Wie ich im Video dazugeschrieben habe: Beim 1. Sturz wollte ich eigentlich stehenbleiben - war ein flowiger Trail, wo normalerweise immer Bretter waren, wenn so schwierigere Parts waren, aber da ist das Brett weg gewesen. Und den letzten Sprung habe ich einfach verwechselt. War der 2. Run dort, und dacht das wäre ein viel kleinerer Sprung.

Die 3 letzten Stürze waren generell an einem Tag, an dem ich komplett übermotiviert war und total hirnlos gefahren bin. Der erste Sturz war aber nicht deswegen - dass das Vorderrad in der Kurve weggeht, kann immer passieren - dass dann ein Baum im Weg steht auch. Der 2. war idiotisch. Beim dritten war ich a bissl angefressen, weil der Trail einfach für Pros war, die sich da lauter Mega-Kicker (Doubles und Gaps) reingebaut haben. Und ich hab mich schon so auf ein paar kleinere weiter unten gefreut und hab dann ein mittleres Gap für ein kleineres Gap gehalten.

----------


## refromresk

Haja - passt doch. Ich frag mich eh wie du da durch manche Passagen durchfegst die du noch nie oder nur einmal gefahren bist.

airtime und doubles sind sowieso mein persönlicher todfeind - denen geh ich meilenweit aus dem weg  :Wink: 

Scheinst aber Sturzerprobt zusein, wenn du dir beim letzten nix getan hast. Ich hab mein Glück meistens schon vor Fahrtantritt verbraucht.  :Rolleyes:

----------


## noox

> Haja - passt doch.
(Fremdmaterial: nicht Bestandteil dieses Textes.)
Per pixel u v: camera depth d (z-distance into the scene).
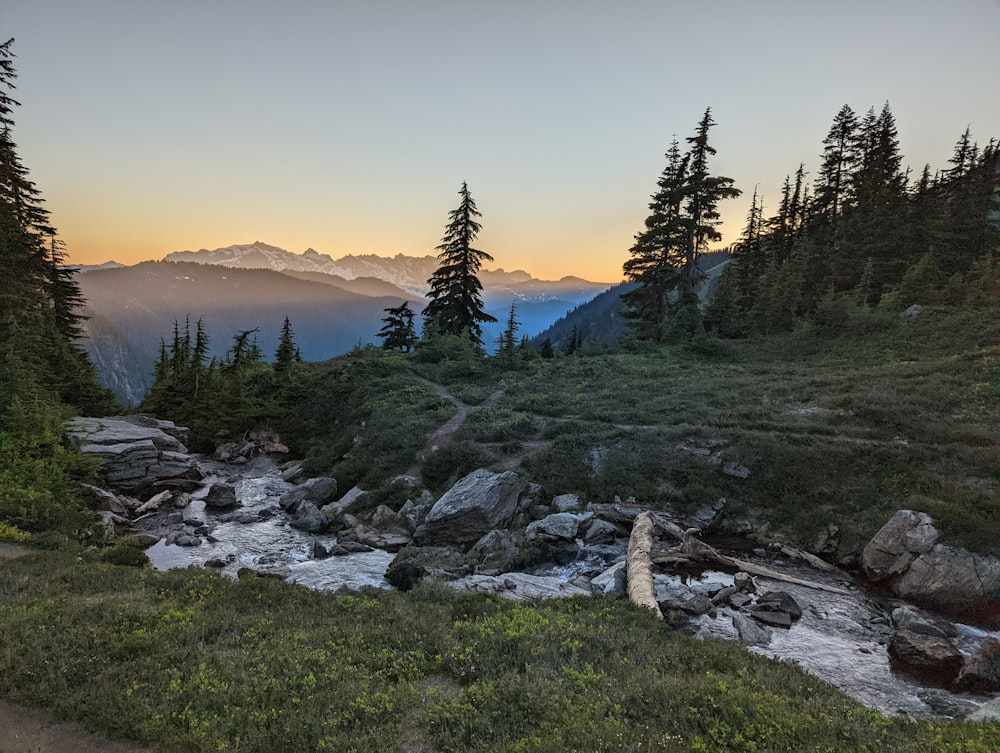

Ich frag mich eh wie du da durch manche Passagen durchfegst die du noch nie oder nur einmal gefahren bist.


Das habe ich mich danach auch gefragt  :Wink: 




> Scheinst aber Sturzerprobt zusein, wenn du dir beim letzten nix getan hast. Ich hab mein Glück meistens schon vor Fahrtantritt verbraucht.


Sturzerprobt bin ich - denke ich. Früher war's noch viel ärger. 2010 bin ich aber auch a bissl oft gelegen. Leider - beim letzten Sturz habe ich mich erstmals wirklich weh getan. Ein Mittelhandknochen gebrochen.

----------


## Wyatt_Erb

dein armes bikes hat auch schon einiges mitgemacht....

----------


## klana_radikala

www.youtube.com/watch?v=S-TE05PnnPE

1. tag auf der wildsau. mit dem hitec hab ichs geschafft  :Smile: 
auch schon ne weile her aber immer wieder lustig anzusehen  :Mr. Red:

----------


## nike_rider

Hey!
Bin neu hier..
Schöne vids!  :Wink: 
Was habt ihr euch denn schon für Verletzungen zugezogen?

Lg
nike_rider

----------